▸ **What is required**: Please return the records below exactly as they appear, leaving every picture out.

▸ **Record set**:
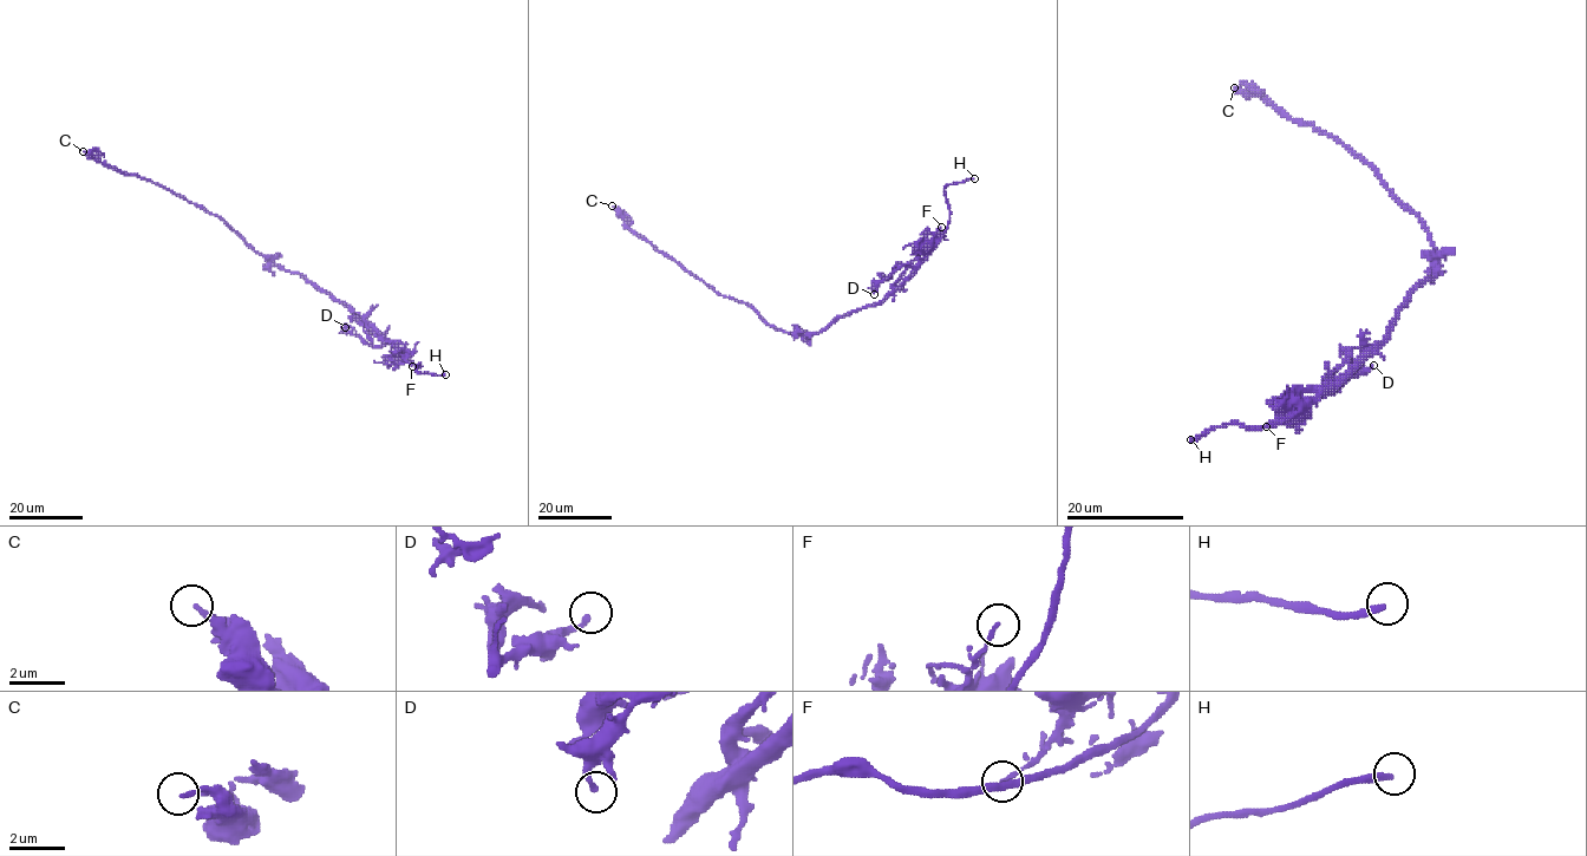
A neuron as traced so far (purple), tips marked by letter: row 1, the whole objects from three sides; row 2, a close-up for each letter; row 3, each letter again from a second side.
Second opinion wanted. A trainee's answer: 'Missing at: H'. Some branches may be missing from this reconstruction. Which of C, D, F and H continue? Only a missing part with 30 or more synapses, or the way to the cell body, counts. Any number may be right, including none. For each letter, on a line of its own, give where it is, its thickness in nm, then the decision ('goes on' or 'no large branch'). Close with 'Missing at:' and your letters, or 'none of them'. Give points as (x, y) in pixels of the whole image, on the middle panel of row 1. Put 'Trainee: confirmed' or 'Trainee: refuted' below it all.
C: (612, 206) | 160 nm | no large branch
D: (874, 294) | 200 nm | no large branch
F: (941, 227) | 130 nm | no large branch
H: (974, 178) | 240 nm | goes on
Missing at: H
Trainee: confirmed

▸ **Completed exercise**:
A neuron as traced so far (purple), tips marked by letter: row 1, the whole objects from three sides; row 2, a close-up for each letter; row 3, each letter again from a second side.
Second opinion wanted. A trainee's answer: 'Missing at: H'. Some branches may be missing from this reconstruction. Which of C, D, F and H continue? Only a missing part with 30 or more synapses, or the way to the cell body, counts. Any number may be right, including none. For each letter, on a line of its own, give where it is, its thickness in nm, then the decision ('goes on' or 'no large branch'). Close with 'Missing at:' and your letters, or 'none of them'. Give points as (x, y) in pixels of the whole image, on the middle panel of row 1. Put 'Trainee: confirmed' or 'Trainee: refuted' below it all.
C: (612, 206) | 160 nm | no large branch
D: (874, 294) | 200 nm | no large branch
F: (941, 227) | 130 nm | no large branch
H: (974, 178) | 240 nm | goes on
Missing at: H
Trainee: confirmed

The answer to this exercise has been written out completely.